_Goals:_
[A] In the review passage, take everything from "In 2010, Mark" down to "May 25, 2017." and write it out again, substituting "one star" for "zero stars".
[B] Answer these from the review passage:
(i) Which newspaper did Michael Wilmington write for?
(ii) What rating did Christopher Curry give the film?
(iii) In what year did Mark Burger review the film?
[C] Name every publication in the review passage whose critic reviewed the film.

_Selected passage:_
━━━━

Michael Wilmington of the Los Angeles Times called the film a "low-rent women's prison movie which gives us plenty of lust and little freedom. Shot with the elan of a TV soap opera on a bad day and packed with performances for which 'staggeringly inept' might be a mild compliment, this appalling little Troma Team release offers murder, mayhem, kidnapping, drugs, false arrest, perversion, rape, pornography, white slavery, arson, carnage—and, as if all that weren't enough, a rigged wrestling match." Wilmington wrote, "As Gillian's whacked-out narration drones on, we can sense discontent brewing among her fellow inmates. Soon, the prison populace explodes into revolt, overwhelmed by the lust for freedom—or perhaps just sick of hearing the same two Grim Reaper songs repeated endlessly on the sound track." Wilmington wrote that the film "has one thing going for it: It looks as though it cost almost nothing to make. That's a relief. Even if this movie is abysmal, at least it doesn't look profligate."[1]

Lou Lumenick of The Record wrote, "While this may not actually be the case, 'Lust for Freedom' looks as if its creators started out making a hard-core porno film and switched midway to a soft-core, women's prison picture. If there were any criteria for casting most of the women other than their willingness to take off their clothes, it isn't apparent in the final product, which is unprofessional even by the standards of the Troma Team, whose last effort was 'Surf Nazis Must Die.' When the women prisoners aren't parading in halter, shorts, and heavy makeup, they are as consistently overexposed in the endless shower and lesbian scenes as the movie's photography is underexposed." Lumenick wrote that although Coll does not appear nude in any scenes, "the moronic script abundantly makes up for that with other humiliations such as encounters with crazed lady wrestlers and psychotic Indians. Kevin Costner's career may have survived Eric Louzil's direction in 'Sizzle Beach, U.S.A.,' but it's doubtful Coll will be able to say the same."[12]

In 2005, Christopher Curry of Film Threat gave the film two and a half stars out of five and called it a "by-the-books women in prison movie". Curry stated that like many Troma films, Lust for Freedom "is steeped in amateurish acting, erratic pacing and, just to keep the action moving along, massive plot holes. Marry all this with a snuff film subplot and a soundtrack by British Heavy Metal act Grim Reaper and you have one nasty little film."[14]

The following year, Bill Gibron of PopMatters wrote, "You only need three words to understand why Lust for Freedom is such a fantastic freak-out of a film: three simple pieces of the English language that say so very much while remaining so basic and pure. Trapped within their vowels and consonants are the tone, the timbre, and the type of cinematic sensation you're in for. And what is this lexis of lunacy, you ask—this triumvirate of telltale phonics? Why, women in prison, of course." Gibron noted the poor acting, but wrote that the film "is so ripe with seedy shenanigans and despicable ideas that makers of autopsy porn look down on its delicious tawdriness. […] this is one exploitation gambol that takes the tired conventions of the jailbird genre and pumps them full of radioactive iniquity." Gibron concluded that Lust for Freedom "makes you understand instantly why films of this genre—namely gals in gulags—are so cotton-picking pleasing."[15]

In 2010, Mark Burger of Yes! Weekly gave the film zero stars and described it as a "low-rent" film, writing, "The laughs are unintentional and frequent […]. Entertaining in spite of itself, with Coll's incongruous narration and a hilarious, head-banging soundtrack by Grim Reaper among the proverbial 'highlights.' Laughable trash in the best (and worst) Troma tradition."[10]

References

edit
  1. ^ a b c d e Wilmington, Michael (February 29, 1988). "'Freedom' Leaves Viewers Lusting for a Quick Exit". Los Angeles Times. Retrieved May 25, 2017.

━━━━

_Dataset content:_
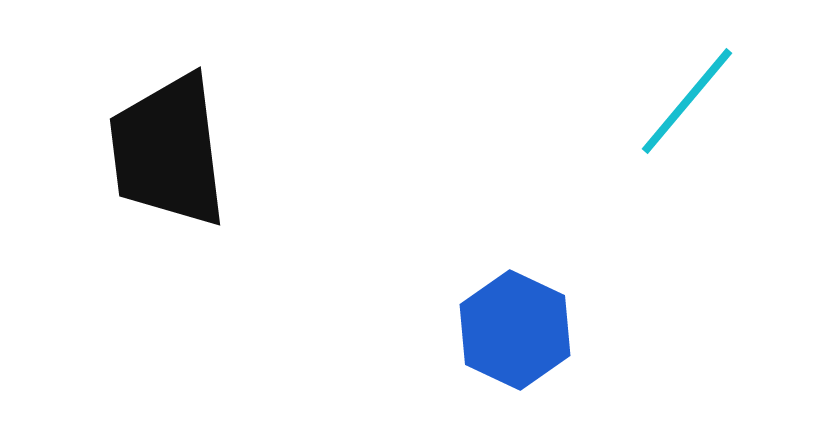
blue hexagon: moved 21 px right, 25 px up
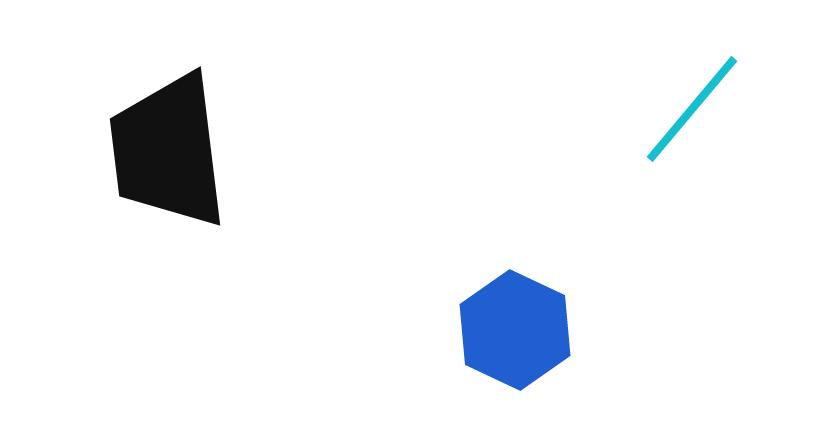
cyan line: moved 5 px right, 8 px down
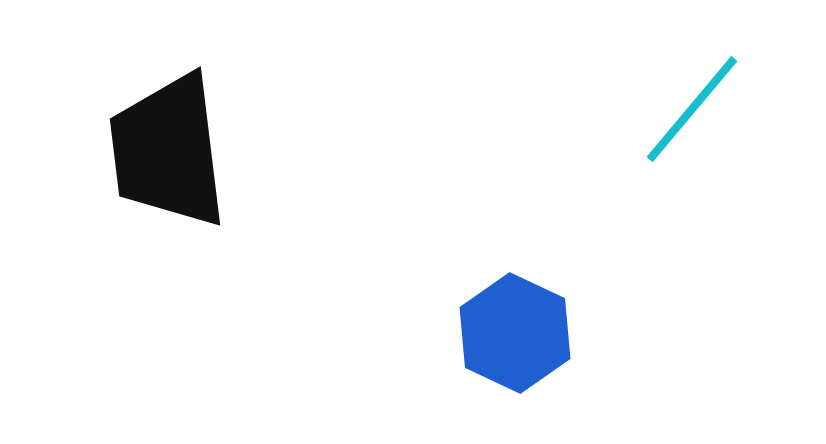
blue hexagon: moved 3 px down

━━━━

_Solutions for each task:_
[A]
In 2010, Mark Burger of Yes! Weekly gave the film one star and described it as a "low-rent" film, writing, "The laughs are unintentional and frequent […]. Entertaining in spite of itself, with Coll's incongruous narration and a hilarious, head-banging soundtrack by Grim Reaper among the proverbial 'highlights.' Laughable trash in the best (and worst) Troma tradition."[10]

References

edit
  1. ^ a b c d e Wilmington, Michael (February 29, 1988). "'Freedom' Leaves Viewers Lusting for a Quick Exit". Los Angeles Times. Retrieved May 25, 2017.

[B]
(i) The Los Angeles Times.
(ii) Two and a half stars out of five.
(iii) 2010.

[C] Los Angeles Times, The Record, Film Threat, PopMatters, Yes! Weekly